Given instruction A:
Answer these questions about the page on two sieving problems:
(i) What date does it carry?
(ii) What number did the call to big-primes return?
(iii) What was the candidate count when limit was raised to 2000000?

Page:
— Begin —
Two Sieving Problems

August 27, 2013

Whenever you need to enumerate a large number of primes, it is best to find a way to use a sieve to find them; generating candidates and testing them with a primality checker will always be slower. We use two different sieves to solve the two problems.

For the first problem, it is not possible to sieve by all the primes less than the square root of 1050 + 106; there are so many sieving primes that no one knows how many. What we do instead is sieve to some convenient limit, then apply a primality checker to those numbers that survive the sieve:

(define (big-primes lo hi delta limit)
  (let* ((output (list))
         (sieve (make-vector delta #t))
         (ps (cdr (primes limit)))
         (qs (map (lambda (p) (modulo (* -1/2 (+ lo p 1)) p)) ps)))
    (let loop ((lo lo) (qs qs))
      (if (not (< lo hi)) (reverse output)
        (begin
          (do ((i 0 (+ i 1))) ((= i delta)) (vector-set! sieve i #t))
          (do ((ps ps (cdr ps)) (qs qs (cdr qs))) ((null? ps))
            (do ((j (car qs) (+ j (car ps)))) ((<= delta j))
              (vector-set! sieve j #f)))
          (do ((i 0 (+ i 1)) (t (+ lo 1) (+ t 2)))
              ((or (<= delta i) (<= hi t)))
            (if (and (vector-ref sieve i) (prime? t))
              (set! output (cons t output))))
          (loop (+ lo (* 2 delta))
                (map (lambda (p q) (modulo (- q delta) p)) ps qs)))))))

This is just a segmented sieve, as in a prior exercise, but with the sieving primes in ps limited. It is called like this:

> (length (big-primes #e1e50 (+ #e1e50 #e1e6) 25000 1000000))
8737

That took a little bit less than a minute on my old slow machine at home. Only about one second of that minute was spent sieving, the rest of the time was devoted to checking the 40808 candidates that survived the sieve. Increasing limit to 2000000 reduced the candidate count to 38888, and increasing limit to 5000000 reduced the candidate count to 36551. Changing from a Miller-Rabin test with k = 10 to a single pseudoprimality test to base 2 left the result unchanged and saved only a little bit of time, proving Henri Cohen’s comment about “industrial-grade primes.”
— End —
Given instruction B:
Count the lines of the records below that contain the word "each". Give only the number.

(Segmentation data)
— Begin —
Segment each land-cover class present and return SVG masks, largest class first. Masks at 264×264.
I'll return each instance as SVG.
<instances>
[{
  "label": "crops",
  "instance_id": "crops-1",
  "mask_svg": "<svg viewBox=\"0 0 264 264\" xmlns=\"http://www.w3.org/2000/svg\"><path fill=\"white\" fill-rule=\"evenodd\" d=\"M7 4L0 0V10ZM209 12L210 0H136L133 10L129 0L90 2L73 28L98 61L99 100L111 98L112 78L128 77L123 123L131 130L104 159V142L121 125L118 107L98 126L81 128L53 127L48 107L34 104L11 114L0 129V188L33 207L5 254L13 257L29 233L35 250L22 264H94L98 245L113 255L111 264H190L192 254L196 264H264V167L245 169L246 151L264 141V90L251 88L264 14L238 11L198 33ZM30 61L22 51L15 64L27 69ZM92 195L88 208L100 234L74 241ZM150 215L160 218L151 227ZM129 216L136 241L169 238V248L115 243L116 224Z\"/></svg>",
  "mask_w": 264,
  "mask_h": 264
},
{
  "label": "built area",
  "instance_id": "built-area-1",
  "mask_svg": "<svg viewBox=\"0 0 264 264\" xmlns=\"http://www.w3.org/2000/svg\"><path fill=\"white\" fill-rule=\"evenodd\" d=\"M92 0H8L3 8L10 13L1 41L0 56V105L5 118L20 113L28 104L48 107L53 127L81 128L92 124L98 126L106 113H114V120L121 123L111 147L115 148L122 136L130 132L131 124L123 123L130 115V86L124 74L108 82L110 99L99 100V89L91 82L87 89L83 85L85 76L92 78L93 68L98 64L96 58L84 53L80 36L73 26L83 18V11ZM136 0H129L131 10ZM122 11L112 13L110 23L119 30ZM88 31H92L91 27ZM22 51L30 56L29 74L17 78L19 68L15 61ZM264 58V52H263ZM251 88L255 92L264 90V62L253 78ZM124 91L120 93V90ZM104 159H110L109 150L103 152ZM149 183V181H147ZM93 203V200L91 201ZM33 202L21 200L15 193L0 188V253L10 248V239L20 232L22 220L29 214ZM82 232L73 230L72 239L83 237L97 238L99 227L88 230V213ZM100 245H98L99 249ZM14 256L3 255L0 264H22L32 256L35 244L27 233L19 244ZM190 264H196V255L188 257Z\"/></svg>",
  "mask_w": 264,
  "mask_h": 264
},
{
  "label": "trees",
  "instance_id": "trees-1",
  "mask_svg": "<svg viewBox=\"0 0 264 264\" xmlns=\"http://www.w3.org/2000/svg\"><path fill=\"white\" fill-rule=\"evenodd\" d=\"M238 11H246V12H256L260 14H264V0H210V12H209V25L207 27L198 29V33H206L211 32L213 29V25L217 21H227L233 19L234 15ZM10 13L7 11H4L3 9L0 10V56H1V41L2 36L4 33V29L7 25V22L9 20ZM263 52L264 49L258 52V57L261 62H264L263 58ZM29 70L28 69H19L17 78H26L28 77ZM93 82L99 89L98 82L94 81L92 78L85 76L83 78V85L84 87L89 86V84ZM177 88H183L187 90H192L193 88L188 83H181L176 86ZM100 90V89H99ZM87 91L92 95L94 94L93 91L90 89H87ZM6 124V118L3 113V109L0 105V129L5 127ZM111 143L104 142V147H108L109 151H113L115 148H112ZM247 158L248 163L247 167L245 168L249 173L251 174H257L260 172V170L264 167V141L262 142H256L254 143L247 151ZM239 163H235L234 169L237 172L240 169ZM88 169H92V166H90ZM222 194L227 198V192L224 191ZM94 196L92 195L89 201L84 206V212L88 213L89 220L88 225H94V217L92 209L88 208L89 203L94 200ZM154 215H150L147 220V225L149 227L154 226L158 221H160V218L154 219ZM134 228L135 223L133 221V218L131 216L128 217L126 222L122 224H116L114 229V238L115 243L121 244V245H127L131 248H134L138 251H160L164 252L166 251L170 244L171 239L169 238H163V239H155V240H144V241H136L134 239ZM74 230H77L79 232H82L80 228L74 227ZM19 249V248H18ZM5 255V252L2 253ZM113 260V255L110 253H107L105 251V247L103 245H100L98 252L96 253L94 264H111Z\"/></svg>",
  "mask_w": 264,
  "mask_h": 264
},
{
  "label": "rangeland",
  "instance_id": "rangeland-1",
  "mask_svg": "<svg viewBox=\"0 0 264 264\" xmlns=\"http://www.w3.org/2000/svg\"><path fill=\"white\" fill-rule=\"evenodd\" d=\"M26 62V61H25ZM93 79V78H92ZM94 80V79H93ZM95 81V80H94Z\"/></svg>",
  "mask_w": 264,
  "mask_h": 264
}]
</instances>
— End —
Full response A:
(i) August 27, 2013
(ii) 8737
(iii) 38888

Full response B:
2